Por telefone, conversei com Jair Oliveira, que abrirá a série de shows no Rio, seguindo depois para São Paulo. Ele falou sobre a estreia do projeto há poucas semanas, no Centro Cultural Banco do Brasil de Brasília, que teve ingressos esgotados em menos de três horas. “É legal mostrar para as pessoas como a música deles se perpetua através de nosso trabalho porque é natural esta ligação com nossos pais. O show é baseado nos meus discos, mas sempre tive uma influencia muito grande do Jair, sempre que posso canto canções do repertório dele, pra mim foi muito simples mostrar esta referência”, explica, Jair Oliveira, que interpreta “Disparada”, vencedora do Festival de Música Popular Brasileira em 1966, ao lado de “A Banda” de Chico Buarque, “A Majestade, O Sabiá” e “Deixa Isso Pra Lá”, com o refrão falado que transformou Jair Rodrigues no precursor do rap brasileiro.

Perguntado se a canção “O Sorriso”, que ele fez em homenagem à Jairzão, vai estar no repertório do show no Rio, Jair Oliveira explica que escreveu a música na mesma noite do velório do pai. “Eu cheguei em casa esgotado. Mas mesmo naquele momento de profunda dor, senti a necessidade de dar adeus lembrando de como ele me ensinou que é importante sorrir para a vida.
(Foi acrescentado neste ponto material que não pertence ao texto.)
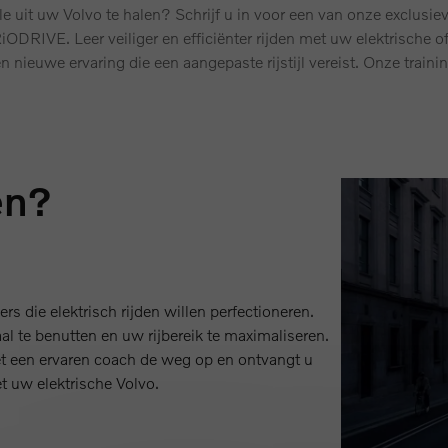
 uit uw Volvo te halen? Schrijf u in voor een van onze exclusiev
RIVE. Leer veiliger en efficiënter rijden met uw elektrische of
een nieuwe ervaring die een aangepaste rijstijl vereist. Onze traini
en?
rs die elektrisch rijden willen perfectioneren.
l te benutten en uw rijbereik te maximaliseren.
t een ervaren coach de weg op en ontvangt u
t uw elektrische Volvo.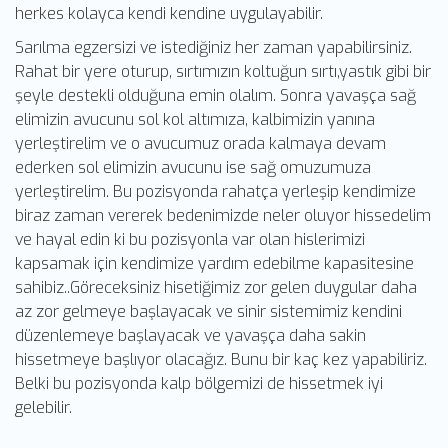
herkes kolayca kendi kendine uygulayabilir.
Sarılma egzersizi ve istediğiniz her zaman yapabilirsiniz.
Rahat bir yere oturup, sırtımızın koltuğun sırtı,yastık gibi bir
şeyle destekli olduğuna emin olalım. Sonra yavaşça sağ
elimizin avucunu sol kol altımıza, kalbimizin yanına
yerleştirelim ve o avucumuz orada kalmaya devam
ederken sol elimizin avucunu ise sağ omuzumuza
yerleştirelim. Bu pozisyonda rahatça yerleşip kendimize
biraz zaman vererek bedenimizde neler oluyor hissedelim
ve hayal edin ki bu pozisyonla var olan hislerimizi
kapsamak için kendimize yardım edebilme kapasitesine
sahibiz..Göreceksiniz hisetiğimiz zor gelen duygular daha
az zor gelmeye başlayacak ve sinir sistemimiz kendini
düzenlemeye başlayacak ve yavaşça daha sakin
hissetmeye başlıyor olacağız. Bunu bir kaç kez yapabiliriz.
Belki bu pozisyonda kalp bölgemizi de hissetmek iyi
gelebilir.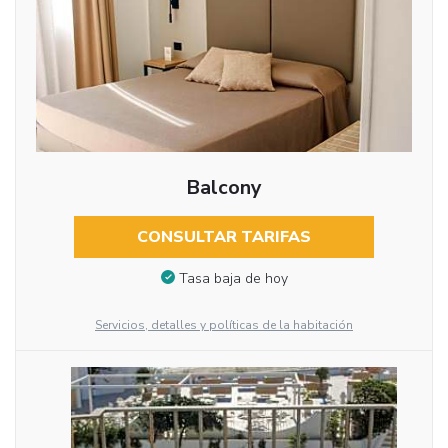
Balcony
CONSULTAR TARIFAS
Tasa baja de hoy
Servicios, detalles y políticas de la habitación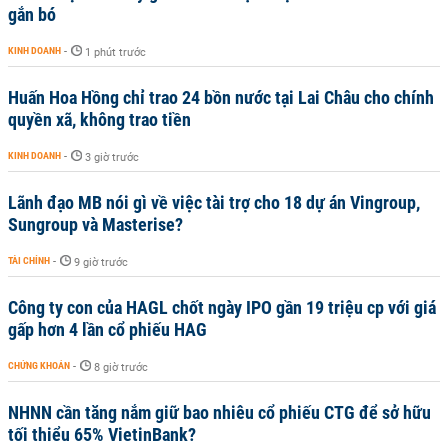
gắn bó
KINH DOANH
-
1 phút trước
Huấn Hoa Hồng chỉ trao 24 bồn nước tại Lai Châu cho chính
quyền xã, không trao tiền
KINH DOANH
-
3 giờ trước
Lãnh đạo MB nói gì về việc tài trợ cho 18 dự án Vingroup,
Sungroup và Masterise?
TÀI CHÍNH
-
9 giờ trước
Công ty con của HAGL chốt ngày IPO gần 19 triệu cp với giá
gấp hơn 4 lần cổ phiếu HAG
CHỨNG KHOÁN
-
8 giờ trước
NHNN cần tăng nắm giữ bao nhiêu cổ phiếu CTG để sở hữu
tối thiểu 65% VietinBank?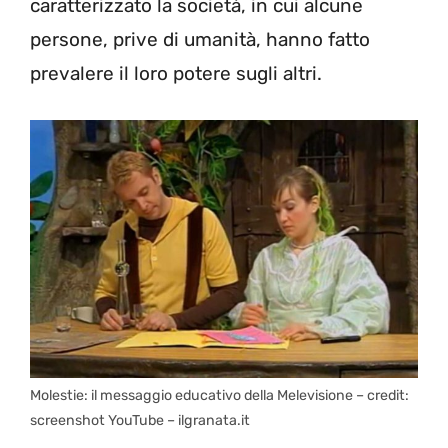
caratterizzato la società, in cui alcune
persone, prive di umanità, hanno fatto
prevalere il loro potere sugli altri.
Molestie: il messaggio educativo della Melevisione – credit:
screenshot YouTube – ilgranata.it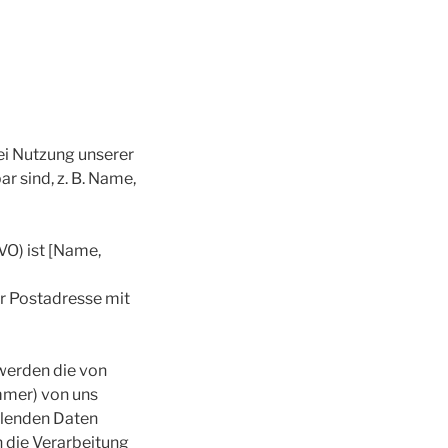
ei Nutzung unserer
r sind, z. B. Name,
VO) ist [Name,
r Postadresse mit
 werden die von
ummer) von uns
llenden Daten
n die Verarbeitung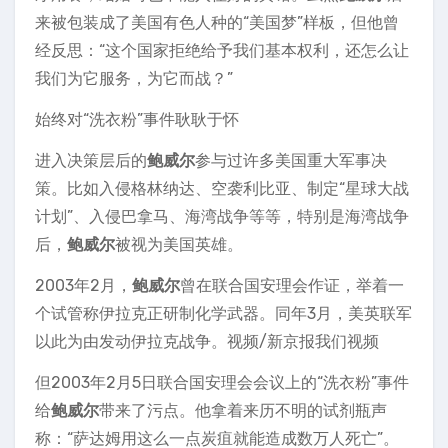
来被包装成了美国有色人种的“美国梦”样板，但他曾
经反思：“这个国家拒绝给予我们基本权利，还怎么让
我们为它服务，为它而战？”
始终对“洗衣粉”事件耿耿于怀
进入决策层后的
鲍威尔
参与过许多美国重大军事决
策。比如入侵格林纳达、空袭利比亚、制定“星球大战
计划”、入侵巴拿马、海湾战争等等，特别是海湾战争
后，
鲍威尔
被视为美国英雄。
2003年2月，
鲍威尔
曾在联合国安理会作证，举着一
个试管称伊拉克正研制化学武器。同年3月，美英联军
以此为由发动伊拉克战争。视频/新京报我们视频
但2003年2月5日联合国安理会会议上的“洗衣粉”事件
给
鲍威尔
带来了污点。他拿着来历不明的试剂瓶声
称：“萨达姆用这么一点炭疽就能造成数万人死亡”。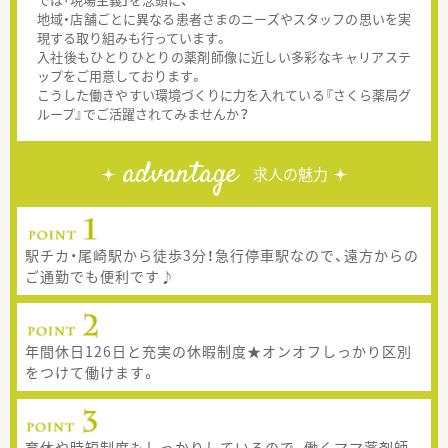
地域・店舗ごとに異なる患者さまのニーズやスタッフの思いを実
現する取り組みも行っています。
入社後もひとりひとりの薬剤師像に近しい多彩なキャリアステ
ップをご用意しております。
こうした働きやすい環境づくりに力を入れている『さくら薬局グ
ループ』でご活躍されてみませんか？
advantage
求人の魅力
駅チカ・尾崎駅から徒歩3分！急行停車駅なので、遠方からの
ご通勤でも便利です♪
年間休日126日と充実の休暇制度★オンオフしっかり区別
をつけて働けます。
育休や時短制度もしっかりしているので、働くママ薬剤師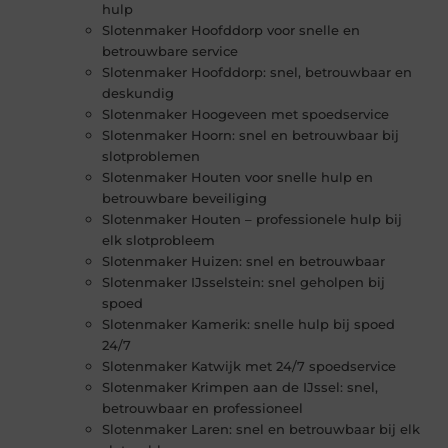
hulp
Slotenmaker Hoofddorp voor snelle en
betrouwbare service
Slotenmaker Hoofddorp: snel, betrouwbaar en
deskundig
Slotenmaker Hoogeveen met spoedservice
Slotenmaker Hoorn: snel en betrouwbaar bij
slotproblemen
Slotenmaker Houten voor snelle hulp en
betrouwbare beveiliging
Slotenmaker Houten – professionele hulp bij
elk slotprobleem
Slotenmaker Huizen: snel en betrouwbaar
Slotenmaker IJsselstein: snel geholpen bij
spoed
Slotenmaker Kamerik: snelle hulp bij spoed
24/7
Slotenmaker Katwijk met 24/7 spoedservice
Slotenmaker Krimpen aan de IJssel: snel,
betrouwbaar en professioneel
Slotenmaker Laren: snel en betrouwbaar bij elk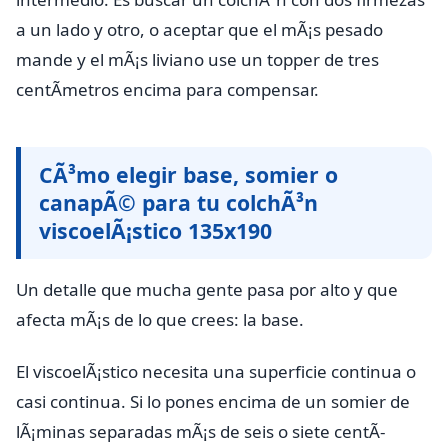
a un lado y otro, o aceptar que el mÃ¡s pesado
mande y el mÃ¡s liviano use un topper de tres
centÃ­metros encima para compensar.
CÃ³mo elegir base, somier o
canapÃ© para tu colchÃ³n
viscoelÃ¡stico 135x190
Un detalle que mucha gente pasa por alto y que
afecta mÃ¡s de lo que crees: la base.
El viscoelÃ¡stico necesita una superficie continua o
casi continua. Si lo pones encima de un somier de
lÃ¡minas separadas mÃ¡s de seis o siete centÃ­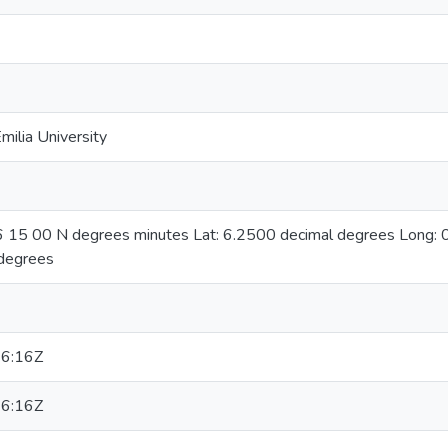
ilia University
06 15 00 N degrees minutes Lat: 6.2500 decimal degrees Long
degrees
6:16Z
6:16Z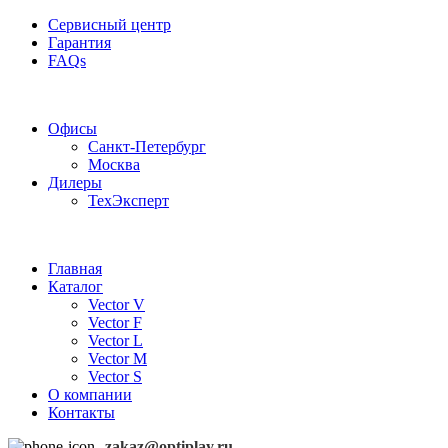
Сервисный центр
Гарантия
FAQs
Частотные преобразователи OptiPlay
Офисы
Санкт-Петербург
Москва
Дилеры
ТехЭксперт
Главная
Каталог
Vector V
Vector F
Vector L
Vector M
Vector S
О компании
Контакты
zakaz@optiplay.ru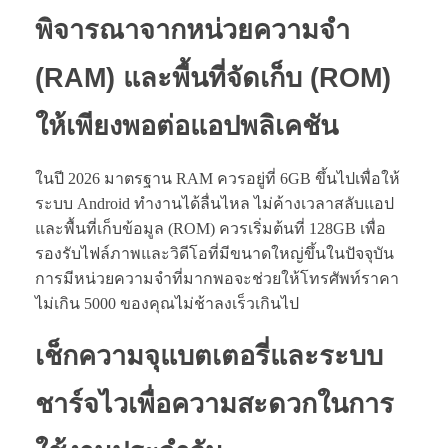
พิจารณาจากหน่วยความจำ
(RAM) และพื้นที่จัดเก็บ (ROM)
ให้เพียงพอต่อแอปพลิเคชัน
ในปี 2026 มาตรฐาน RAM ควรอยู่ที่ 6GB ขึ้นไปเพื่อให้
ระบบ Android ทำงานได้ลื่นไหล ไม่ค้างเวลาสลับแอป
และพื้นที่เก็บข้อมูล (ROM) ควรเริ่มต้นที่ 128GB เพื่อ
รองรับไฟล์ภาพและวิดีโอที่มีขนาดใหญ่ขึ้นในปัจจุบัน
การมีหน่วยความจำที่มากพอจะช่วยให้โทรศัพท์ราคา
ไม่เกิน 5000 ของคุณไม่ช้าลงเร็วเกินไป
เช็กความจุแบตเตอรี่และระบบ
ชาร์จไวเพื่อความสะดวกในการ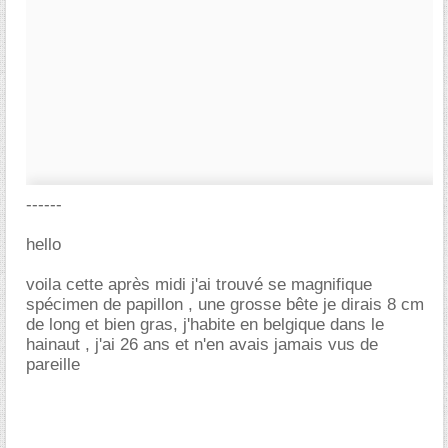
------
hello
voila cette après midi j'ai trouvé se magnifique
spécimen de papillon , une grosse bête je dirais 8 cm
de long et bien gras, j'habite en belgique dans le
hainaut , j'ai 26 ans et n'en avais jamais vus de
pareille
Esta música não está no programa, mas confesso que não é má ideia. Quem sabe não incluo no show do Rio?”

Jair Oliveira fala da grande amizade entre seu pai e Simonal, mesmo quando este foi acusado, injustamente, de colaborar com a ditadura e de como isto aproximou sua irmã, Luciana Mello, que faz show dia 10, Max de Castro e Simoninha (de quem Jair é sócio na produtora S de Samba), que sobem ao palco do Rival nos dias 17 e 18, e Léo Maia que “está sempre por perto” e se apresenta na sexta-feira, dia 16.

Por fim, Jair lembra de um momento trivial com seu pai que demonstra toda a paixão que ele tinha pela música e que, naturalmente, foi herdada pelos filhos. “Era madrugada e voltávamos de um show com minha irmã em Milão, na Itália, naquele esquema bate-volta. Chegamos ao aeroporto esgotados e ele não parava de cantarolar. Até que minha mãe virou brava e disse ‘Jair, pelo amor de Deus, estamos exaustos, para de cantar!’. Ele ficou chateado. Daí, perguntei: ‘pai, se você não fosse cantor o que você seria?’. Ele devolveu cheio de energia: ‘ah, eu daria um jeito de cantar’. Ali, ficou claro que não existia outra opção, ele era um apaixonado pela música e pela profissão. E este sentimento está, com certeza, em mim e na Luciana, nunca tivemos dúvida disto.